*** Opening of Text for analysis ***
Tuesday, May 1, 2018

Ontario's GreenBelt could be turned into "largest condo farm this province has ever seen"


Doug Ford, now leading in the polls, wants to open up more of it for development.

Ontario, Canada is big- it has 40 percent of the country's population and 40 percent of the Gross Domestic Product. Provincial governments are powerful compared to US state governments; you can't even take a case of beer across provincial borders.

So a lot of people were shocked when Doug Ford was elected leader of the Progressive Conservative party- he is the "populist" brother of the late Rob Ford, known to TreeHugger for trying to put a monorail and Ferris wheel on the waterfront instead of a park.

And now, people are shocked, shocked that Doug Ford promised developers that he will open up the Greenbelt that surrounds the City of Toronto for development. In the video, released by his Liberal opponents, Ford says:

“I’ve already talked to some of the biggest developers in this country, and I wish I could say it was my idea, but it was their idea as well,” he said. “Give us property and we’ll build and we’ll drive the cost down.”

The Greenbelt, created by the Liberal government in 2005, "protects environmentally sensitive areas and productive farmlands from urban development and sprawl." The trouble is that the developers already own most the land and they have been fighting the Liberals' development policies ever since. Nobody should be shocked at all that the first thing the PCs would do is pave it.
*** Close of Text for analysis ***
*Task to carry out*:
Put this sentence from the Ontario Greenbelt article into Spanish: "Provincial governments are powerful compared to US state governments; you can't even take a case of beer across provincial borders."
*** Opening of Data section ***
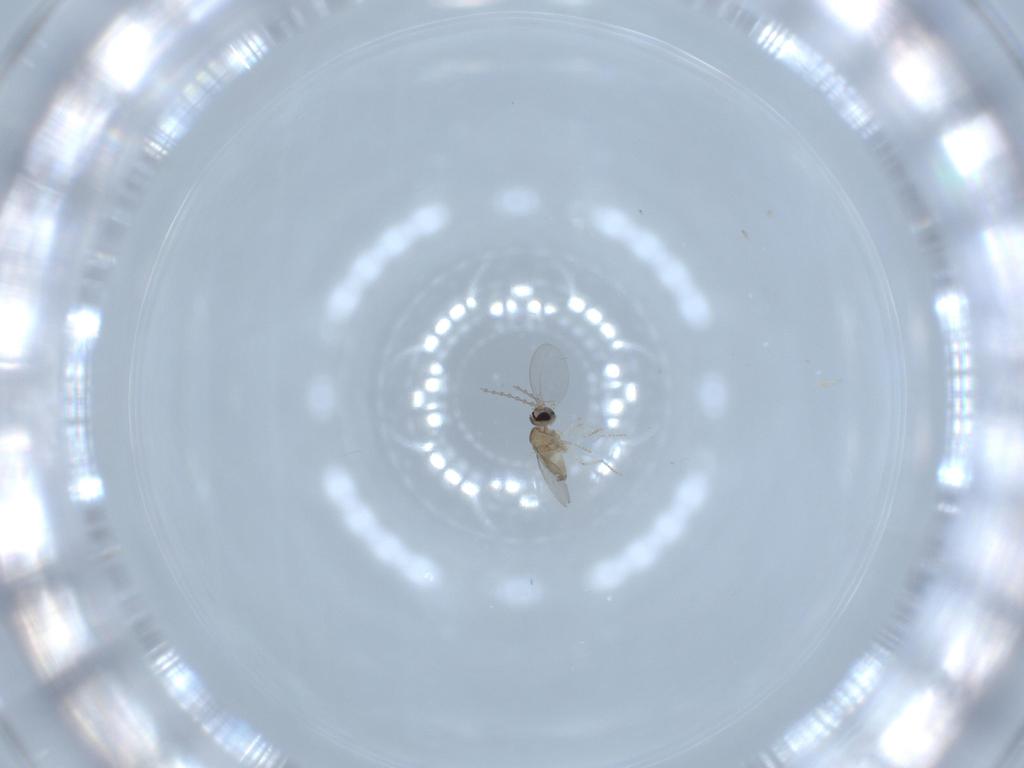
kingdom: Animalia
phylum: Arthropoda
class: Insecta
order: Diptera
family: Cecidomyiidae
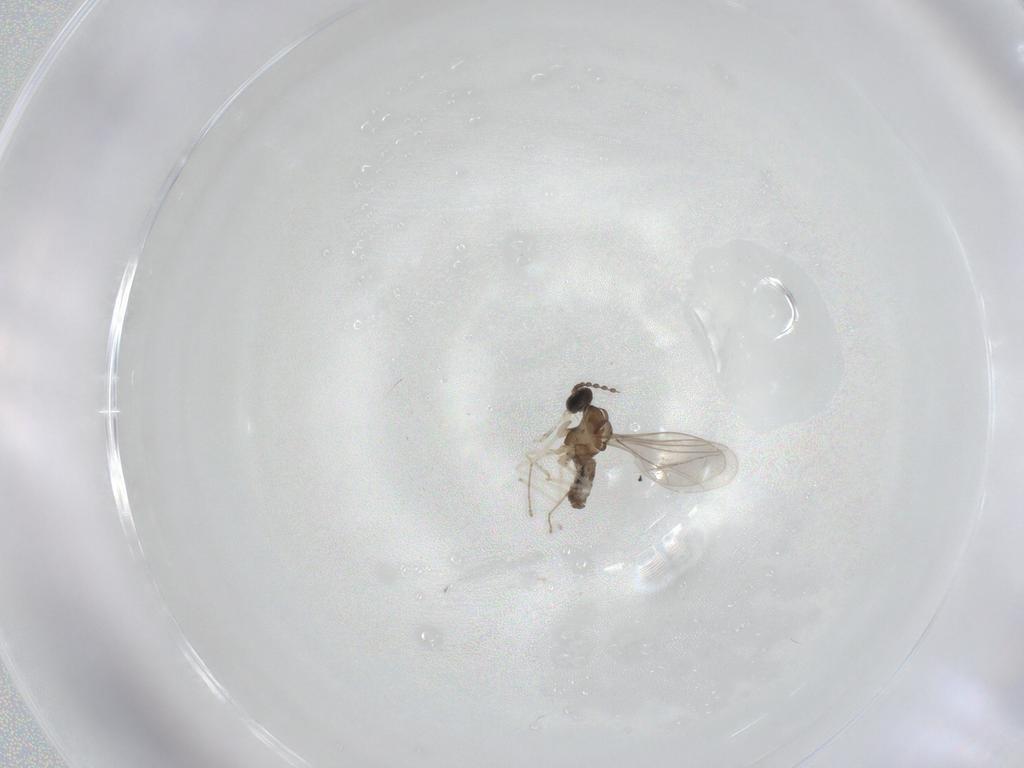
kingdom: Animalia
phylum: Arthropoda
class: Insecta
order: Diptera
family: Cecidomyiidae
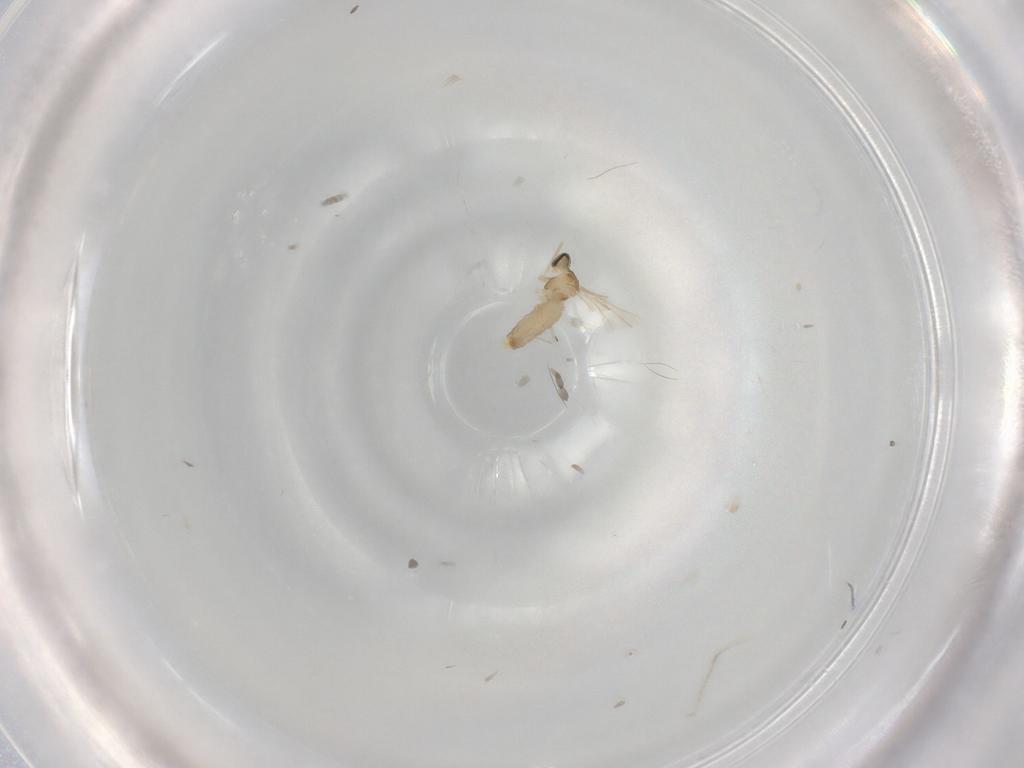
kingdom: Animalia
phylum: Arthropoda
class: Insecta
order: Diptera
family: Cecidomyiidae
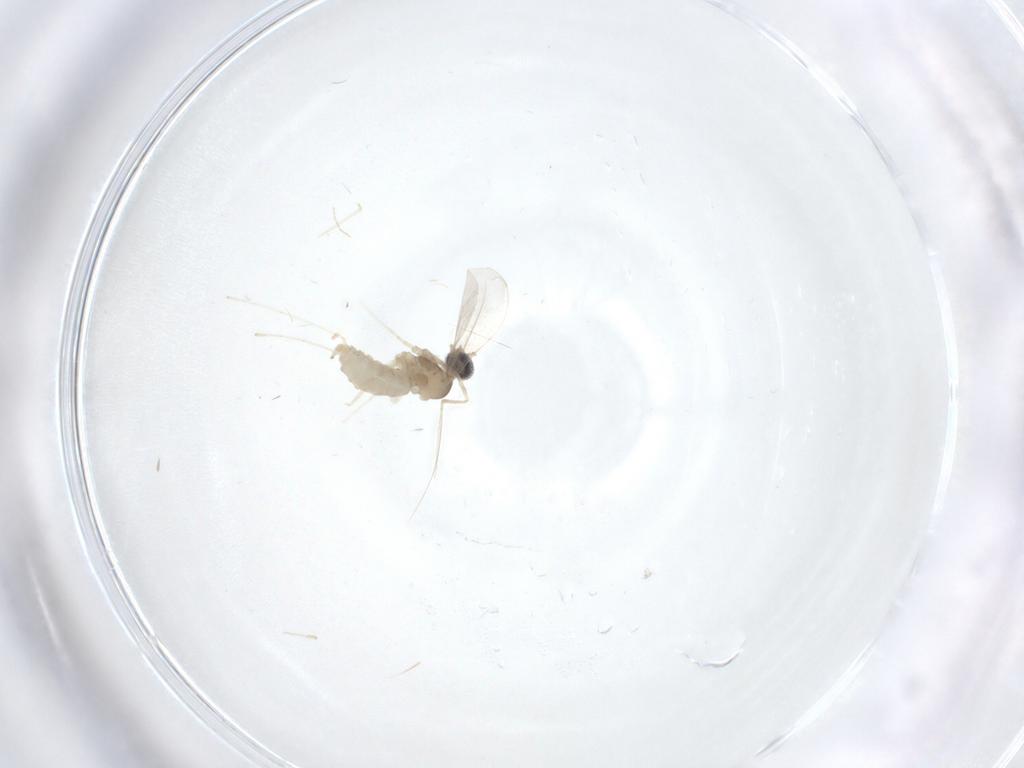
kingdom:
*** Close of Data section ***
*** Opening of Data section ***
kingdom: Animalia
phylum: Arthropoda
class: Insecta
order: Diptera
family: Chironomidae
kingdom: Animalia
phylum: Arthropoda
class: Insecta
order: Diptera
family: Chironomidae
*** Close of Data section ***
*** Opening of Data section ***
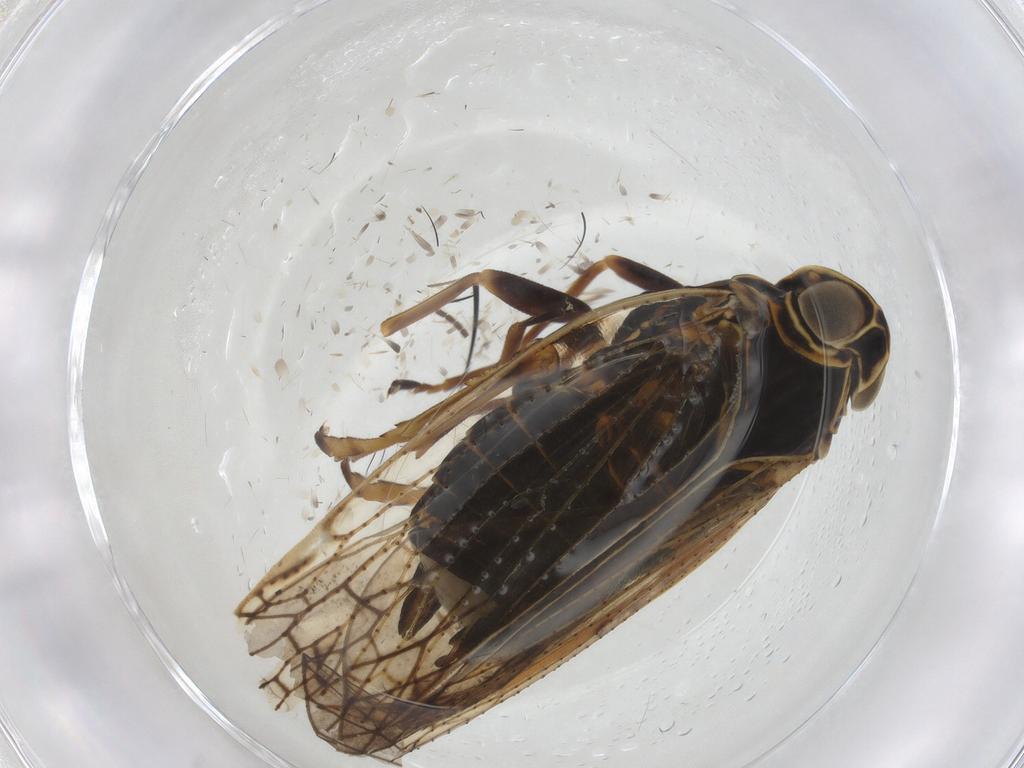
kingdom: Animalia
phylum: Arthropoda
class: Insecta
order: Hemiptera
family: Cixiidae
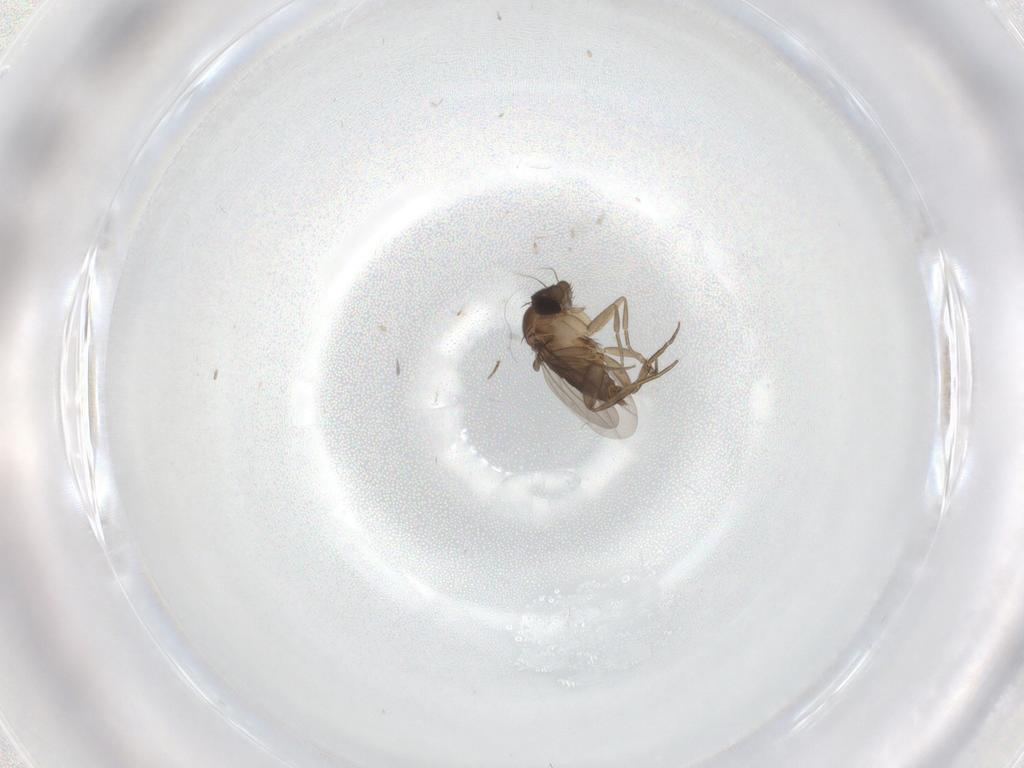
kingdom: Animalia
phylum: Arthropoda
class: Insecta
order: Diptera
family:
*** Close of Data section ***
*Solution to this exercise*:
Los gobiernos provinciales son poderosos en comparación con los gobiernos estatales de EE. UU.; ni siquiera se puede llevar una caja de cerveza a través de las fronteras provinciales.